The Indian Ocean destination is already booming, according to the ministry of tourism. Recorded UK arrivals in 2018 hit 114,602, a 10% jump compared with 2017, and well above the 6.8% increase in global arrivals for the same period, to a total of 1.48 million visitors.

The resumption of Oman Air’s flights from the new terminal at Muscat International Airport to Maldivian capital Malé, after a two-year hiatus, couldn’t have come at a better time.

“Muscat International Airport’s stylish, ultra-modern passenger terminal has already garnered a cache of awards since it opened in March 2018.”

The airline had halted the service in 2016 as part of a cost-cutting exercise but, after reintroducing the route last October, saw such significant demand that it has already extended its winter programme until April 30, recommending on October 28.

* Records shown
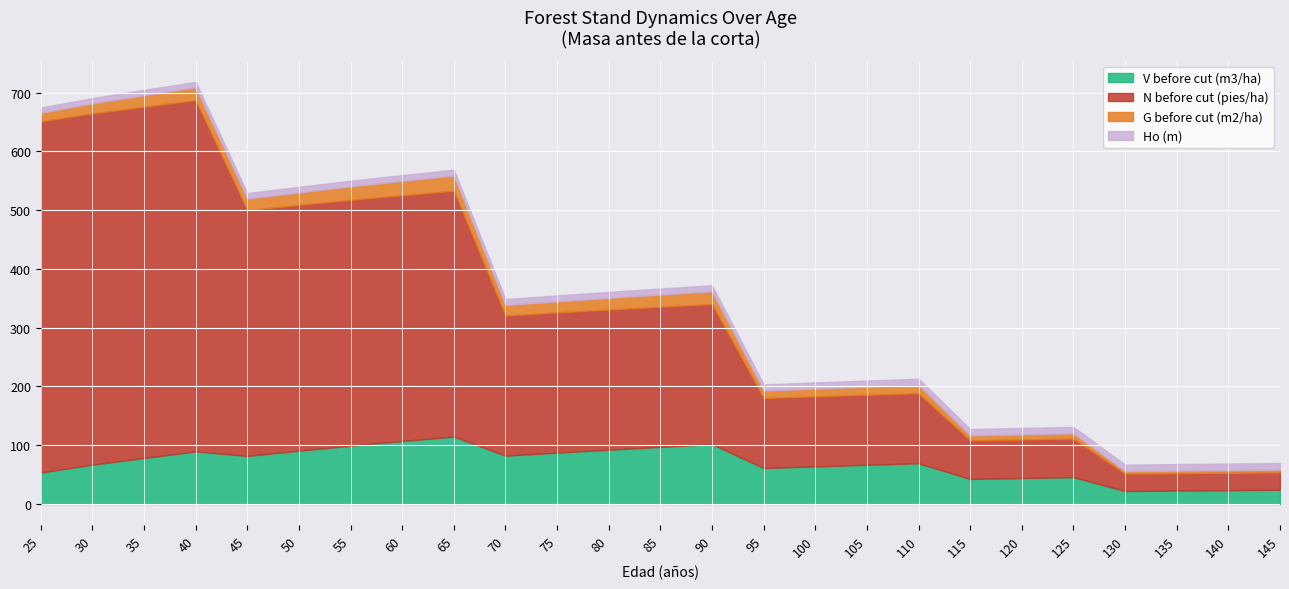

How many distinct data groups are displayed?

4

...

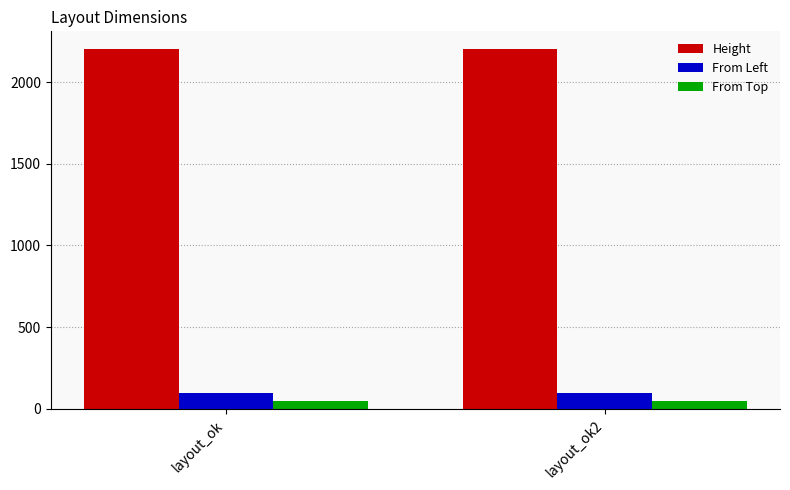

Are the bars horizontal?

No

* Exercise instructions
Repeat word for word the part of the Maldives tourism text above, starting with "The Indian Ocean" and going on through "on October 28.".

* Solution below
The Indian Ocean destination is already booming, according to the ministry of tourism. Recorded UK arrivals in 2018 hit 114,602, a 10% jump compared with 2017, and well above the 6.8% increase in global arrivals for the same period, to a total of 1.48 million visitors.

The resumption of Oman Air’s flights from the new terminal at Muscat International Airport to Maldivian capital Malé, after a two-year hiatus, couldn’t have come at a better time.

“Muscat International Airport’s stylish, ultra-modern passenger terminal has already garnered a cache of awards since it opened in March 2018.”

The airline had halted the service in 2016 as part of a cost-cutting exercise but, after reintroducing the route last October, saw such significant demand that it has already extended its winter programme until April 30, recommending on October 28.